All of the lofty promises in the Prime Minister's throne speech ring hollow when measured against the weight of the corruption that has characterized the sponsorship scandal that has digested his old friend, former ambassador and former cabinet colleague, Alfonso Gagliano, and which is now consuming his government. “Alfonso Gagliano?” the Prime Minister says, “I do not know the man. I was not even giving advice in Quebec when I was the finance minister, when I was an MP from Quebec. When I was in the cabinet, nobody asked me about Quebec. It was all this conspiracy of the 14 individuals”.
It sounds a lot like the conspiracy of the 12 monkeys. One could never really find those 12 monkeys. Now we have a greater conspiracy. We have the 14 conspirators and they are the ones we should blame now. They are the ones we have to ferret out.
The Prime Minister claims that he knew nothing about the improper allocation of funds for the program. This stretches his credibility beyond what is palatable given that the Prime Minister himself has bragged about the amount of input he had into cabinet decisions over the past 10 years, given the fact that he was the vice-chair of the Treasury Board that reviewed the sponsorship program and given that he was the most powerful minister in a government and represented a riding in the province where the scandal arose.
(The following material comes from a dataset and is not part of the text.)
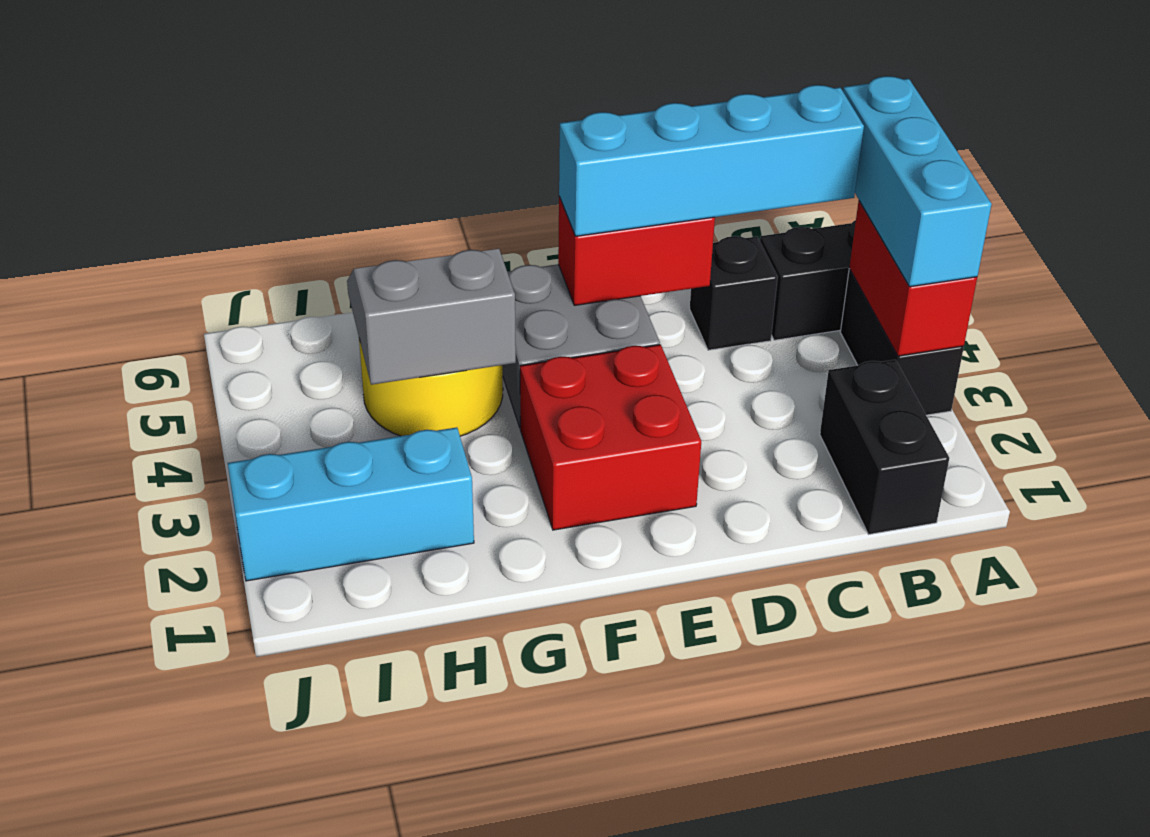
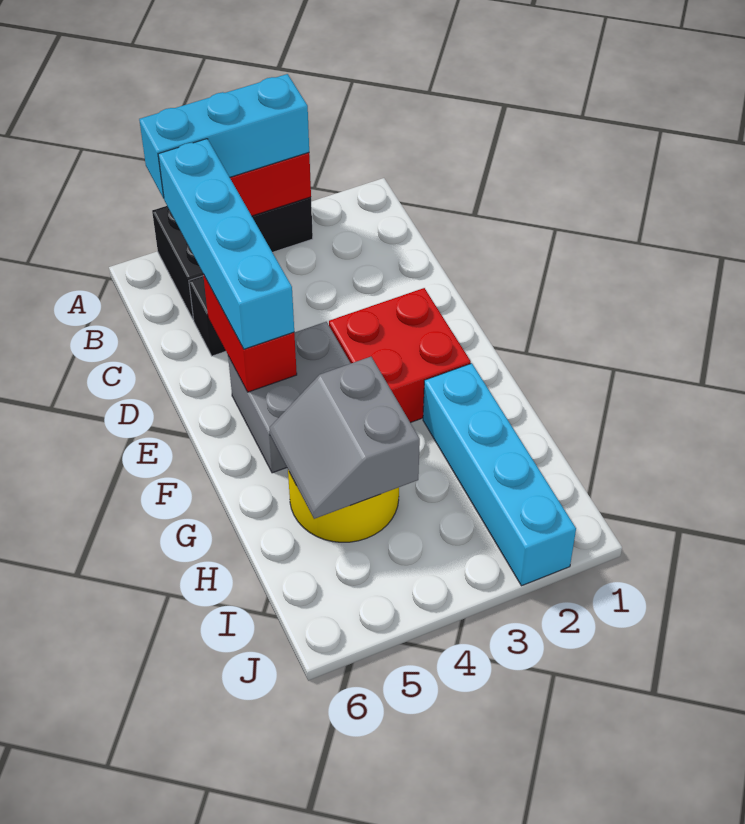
black 1x2 brick [820,360,949,535] -> none
cyan 1x3 brick [228,427,474,581] -> cyan 1x4 brick [423,363,576,586]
I want to make one thing clear. This is not an issue about the people of Quebec. This is an issue about the corruption in the Liberal Party in Quebec. This has nothing to do with the people of Quebec. His government should be ashamed that his party has dragged that province into this scandal. He should be standing up and apologizing not only to the people of Canada but to the people of Quebec specifically.
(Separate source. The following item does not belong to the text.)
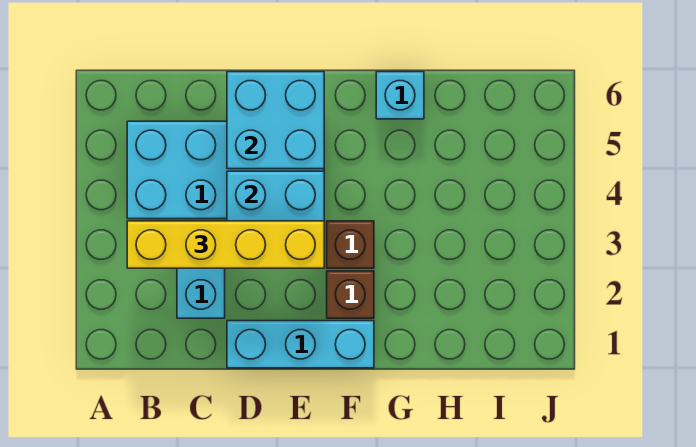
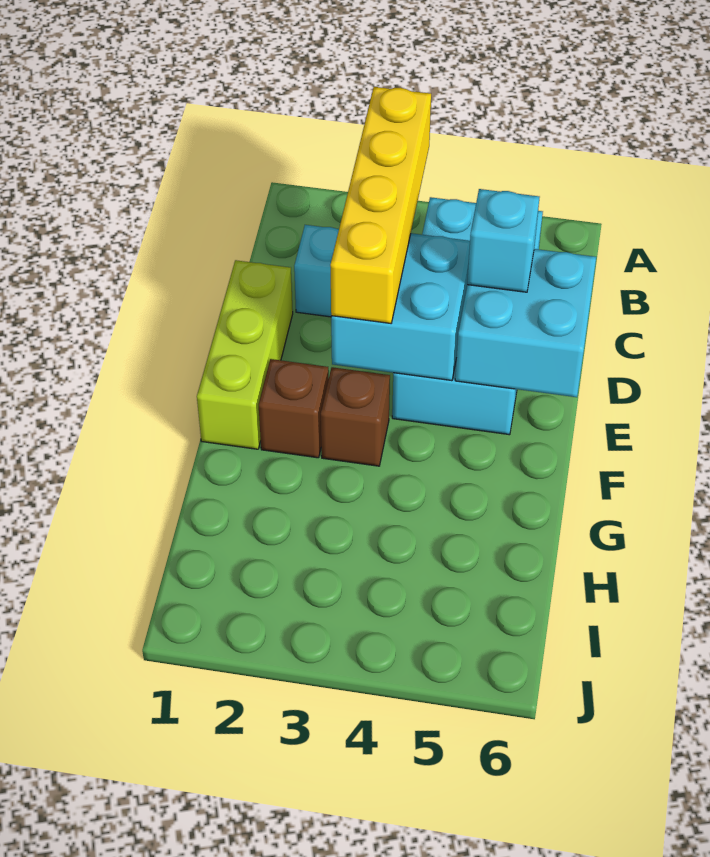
cyan 1x3 brick [227,321,374,368] -> lime 1x3 brick [197,260,293,449]
cyan 1x1 brick [376,72,424,119] -> cyan 1x1 brick moved to [467,189,539,292]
In view of these facts, that he was the most powerful minister, that he bragged about his decisions and his influence, how can he say that he knew nothing? He says he knew nothing despite the fact that other caucus colleagues have publicly stated as late as yesterday that they raised concerns inside the Liberal caucus about the program as far back as 1999. The former heritage minister said he must have known, the inference being that everyone else did. Why did the then finance minister who is now the Prime Minister not know?
The truth is that the Prime Minister turned a blind eye while his Liberal friends stole tax dollars. Then Parliament was misled. How much was stolen we will never know. We know that $250 million was wasted in this program. How much was stolen? Let us assume it is the moderate amount, relatively speaking, of a quarter of a billion dollars, maybe $100 million, certainly much more than the couple of million dollars that the former prime minister thought might have been stolen and which was no big deal to him.
What does $100 million mean? That could have paid for eight years of salary for 222 police officers. It could have paid for the annual salaries of 2,500 nurses. It could have paid for almost 100 MRI machines to be installed across Canada.
The Prime Minister's platitudes on fixing the democratic deficit cannot be taken seriously by even the most detached observer. It is a sad time for Canadian democracy. Nothing the Prime Minister could say could change the course of a government that has developed and nurtured a culture of corruption for over a decade.